_Exercise prompt:_ The reply should contain all the data below, repeated exactly, and none of the images.

_Source material:_

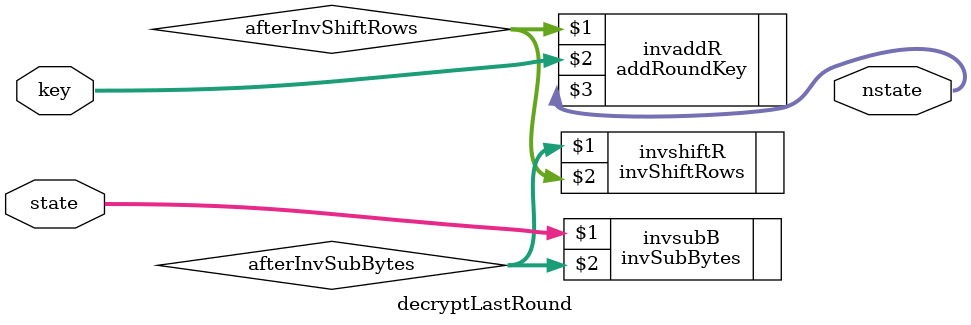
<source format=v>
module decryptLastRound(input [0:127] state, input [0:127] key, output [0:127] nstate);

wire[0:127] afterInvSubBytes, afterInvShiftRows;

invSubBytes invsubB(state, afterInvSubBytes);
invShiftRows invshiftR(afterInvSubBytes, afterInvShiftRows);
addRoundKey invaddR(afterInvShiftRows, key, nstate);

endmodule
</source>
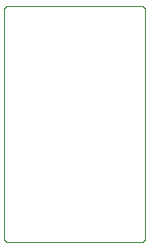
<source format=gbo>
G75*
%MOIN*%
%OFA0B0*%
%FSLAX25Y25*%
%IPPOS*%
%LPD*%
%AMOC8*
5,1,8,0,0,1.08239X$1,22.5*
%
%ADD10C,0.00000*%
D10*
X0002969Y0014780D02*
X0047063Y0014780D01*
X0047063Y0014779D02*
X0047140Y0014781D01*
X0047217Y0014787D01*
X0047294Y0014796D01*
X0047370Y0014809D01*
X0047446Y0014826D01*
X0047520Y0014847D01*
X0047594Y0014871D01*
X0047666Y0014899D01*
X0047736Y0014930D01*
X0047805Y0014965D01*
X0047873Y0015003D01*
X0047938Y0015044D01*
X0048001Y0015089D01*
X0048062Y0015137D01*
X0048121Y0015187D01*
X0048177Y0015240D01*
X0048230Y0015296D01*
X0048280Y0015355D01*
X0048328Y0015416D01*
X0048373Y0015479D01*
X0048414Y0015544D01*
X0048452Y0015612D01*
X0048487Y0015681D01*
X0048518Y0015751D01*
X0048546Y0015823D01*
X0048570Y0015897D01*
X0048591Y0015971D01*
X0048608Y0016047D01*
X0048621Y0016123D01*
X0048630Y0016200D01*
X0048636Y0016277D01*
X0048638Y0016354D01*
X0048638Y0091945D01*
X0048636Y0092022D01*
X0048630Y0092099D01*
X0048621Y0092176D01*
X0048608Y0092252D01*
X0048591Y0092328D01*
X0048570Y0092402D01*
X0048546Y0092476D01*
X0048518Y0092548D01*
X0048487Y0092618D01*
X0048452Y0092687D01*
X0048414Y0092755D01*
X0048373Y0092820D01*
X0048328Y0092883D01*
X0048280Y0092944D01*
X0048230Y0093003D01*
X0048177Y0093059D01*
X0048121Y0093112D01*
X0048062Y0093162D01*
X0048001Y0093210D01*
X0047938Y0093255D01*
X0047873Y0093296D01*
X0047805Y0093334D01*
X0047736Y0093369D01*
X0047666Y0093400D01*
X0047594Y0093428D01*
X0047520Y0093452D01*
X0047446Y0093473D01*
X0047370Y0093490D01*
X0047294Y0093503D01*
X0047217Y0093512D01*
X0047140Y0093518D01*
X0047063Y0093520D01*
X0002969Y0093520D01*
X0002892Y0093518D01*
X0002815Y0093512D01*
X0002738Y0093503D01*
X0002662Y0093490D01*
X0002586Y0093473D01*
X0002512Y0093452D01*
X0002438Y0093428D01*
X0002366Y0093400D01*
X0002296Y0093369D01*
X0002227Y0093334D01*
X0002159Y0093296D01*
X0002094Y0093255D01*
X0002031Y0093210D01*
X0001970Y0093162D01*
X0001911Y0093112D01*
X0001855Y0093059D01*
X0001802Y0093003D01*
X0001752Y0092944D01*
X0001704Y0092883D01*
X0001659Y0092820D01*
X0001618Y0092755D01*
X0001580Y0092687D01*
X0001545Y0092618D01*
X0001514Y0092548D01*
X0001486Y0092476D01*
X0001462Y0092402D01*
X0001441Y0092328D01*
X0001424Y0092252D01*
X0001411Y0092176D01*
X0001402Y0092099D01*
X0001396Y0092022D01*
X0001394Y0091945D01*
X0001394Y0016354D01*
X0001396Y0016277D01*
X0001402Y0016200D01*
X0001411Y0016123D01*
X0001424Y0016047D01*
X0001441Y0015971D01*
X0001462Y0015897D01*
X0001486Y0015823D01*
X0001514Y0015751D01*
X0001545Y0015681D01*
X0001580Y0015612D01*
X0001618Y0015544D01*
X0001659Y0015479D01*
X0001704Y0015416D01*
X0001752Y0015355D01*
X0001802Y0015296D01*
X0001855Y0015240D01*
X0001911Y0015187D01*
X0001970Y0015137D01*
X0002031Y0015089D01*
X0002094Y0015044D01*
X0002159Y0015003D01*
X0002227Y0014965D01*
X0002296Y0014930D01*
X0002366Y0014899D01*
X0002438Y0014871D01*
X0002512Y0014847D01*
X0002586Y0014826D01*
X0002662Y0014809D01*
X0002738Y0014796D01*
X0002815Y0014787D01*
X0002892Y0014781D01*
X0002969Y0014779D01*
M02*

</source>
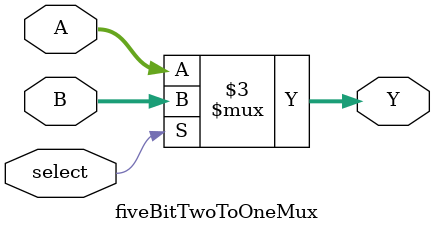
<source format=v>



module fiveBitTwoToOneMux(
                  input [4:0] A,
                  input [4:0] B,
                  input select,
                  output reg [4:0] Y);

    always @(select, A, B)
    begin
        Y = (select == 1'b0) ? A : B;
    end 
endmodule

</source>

_Response to this exercise:_
<source format=v>
module decryptLastRound(input [0:127] state, input [0:127] key, output [0:127] nstate);

wire[0:127] afterInvSubBytes, afterInvShiftRows;

invSubBytes invsubB(state, afterInvSubBytes);
invShiftRows invshiftR(afterInvSubBytes, afterInvShiftRows);
addRoundKey invaddR(afterInvShiftRows, key, nstate);

endmodule
</source>
<source format=gbo>
G75*
%MOIN*%
%OFA0B0*%
%FSLAX25Y25*%
%IPPOS*%
%LPD*%
%AMOC8*
5,1,8,0,0,1.08239X$1,22.5*
%
%ADD10C,0.00000*%
D10*
X0002969Y0014780D02*
X0047063Y0014780D01*
X0047063Y0014779D02*
X0047140Y0014781D01*
X0047217Y0014787D01*
X0047294Y0014796D01*
X0047370Y0014809D01*
X0047446Y0014826D01*
X0047520Y0014847D01*
X0047594Y0014871D01*
X0047666Y0014899D01*
X0047736Y0014930D01*
X0047805Y0014965D01*
X0047873Y0015003D01*
X0047938Y0015044D01*
X0048001Y0015089D01*
X0048062Y0015137D01*
X0048121Y0015187D01*
X0048177Y0015240D01*
X0048230Y0015296D01*
X0048280Y0015355D01*
X0048328Y0015416D01*
X0048373Y0015479D01*
X0048414Y0015544D01*
X0048452Y0015612D01*
X0048487Y0015681D01*
X0048518Y0015751D01*
X0048546Y0015823D01*
X0048570Y0015897D01*
X0048591Y0015971D01*
X0048608Y0016047D01*
X0048621Y0016123D01*
X0048630Y0016200D01*
X0048636Y0016277D01*
X0048638Y0016354D01*
X0048638Y0091945D01*
X0048636Y0092022D01*
X0048630Y0092099D01*
X0048621Y0092176D01*
X0048608Y0092252D01*
X0048591Y0092328D01*
X0048570Y0092402D01*
X0048546Y0092476D01*
X0048518Y0092548D01*
X0048487Y0092618D01*
X0048452Y0092687D01*
X0048414Y0092755D01*
X0048373Y0092820D01*
X0048328Y0092883D01*
X0048280Y0092944D01*
X0048230Y0093003D01*
X0048177Y0093059D01*
X0048121Y0093112D01*
X0048062Y0093162D01*
X0048001Y0093210D01*
X0047938Y0093255D01*
X0047873Y0093296D01*
X0047805Y0093334D01*
X0047736Y0093369D01*
X0047666Y0093400D01*
X0047594Y0093428D01*
X0047520Y0093452D01*
X0047446Y0093473D01*
X0047370Y0093490D01*
X0047294Y0093503D01*
X0047217Y0093512D01*
X0047140Y0093518D01*
X0047063Y0093520D01*
X0002969Y0093520D01*
X0002892Y0093518D01*
X0002815Y0093512D01*
X0002738Y0093503D01*
X0002662Y0093490D01*
X0002586Y0093473D01*
X0002512Y0093452D01*
X0002438Y0093428D01*
X0002366Y0093400D01*
X0002296Y0093369D01*
X0002227Y0093334D01*
X0002159Y0093296D01*
X0002094Y0093255D01*
X0002031Y0093210D01*
X0001970Y0093162D01*
X0001911Y0093112D01*
X0001855Y0093059D01*
X0001802Y0093003D01*
X0001752Y0092944D01*
X0001704Y0092883D01*
X0001659Y0092820D01*
X0001618Y0092755D01*
X0001580Y0092687D01*
X0001545Y0092618D01*
X0001514Y0092548D01*
X0001486Y0092476D01*
X0001462Y0092402D01*
X0001441Y0092328D01*
X0001424Y0092252D01*
X0001411Y0092176D01*
X0001402Y0092099D01*
X0001396Y0092022D01*
X0001394Y0091945D01*
X0001394Y0016354D01*
X0001396Y0016277D01*
X0001402Y0016200D01*
X0001411Y0016123D01*
X0001424Y0016047D01*
X0001441Y0015971D01*
X0001462Y0015897D01*
X0001486Y0015823D01*
X0001514Y0015751D01*
X0001545Y0015681D01*
X0001580Y0015612D01*
X0001618Y0015544D01*
X0001659Y0015479D01*
X0001704Y0015416D01*
X0001752Y0015355D01*
X0001802Y0015296D01*
X0001855Y0015240D01*
X0001911Y0015187D01*
X0001970Y0015137D01*
X0002031Y0015089D01*
X0002094Y0015044D01*
X0002159Y0015003D01*
X0002227Y0014965D01*
X0002296Y0014930D01*
X0002366Y0014899D01*
X0002438Y0014871D01*
X0002512Y0014847D01*
X0002586Y0014826D01*
X0002662Y0014809D01*
X0002738Y0014796D01*
X0002815Y0014787D01*
X0002892Y0014781D01*
X0002969Y0014779D01*
M02*

</source>
<source format=v>



module fiveBitTwoToOneMux(
                  input [4:0] A,
                  input [4:0] B,
                  input select,
                  output reg [4:0] Y);

    always @(select, A, B)
    begin
        Y = (select == 1'b0) ? A : B;
    end 
endmodule

</source>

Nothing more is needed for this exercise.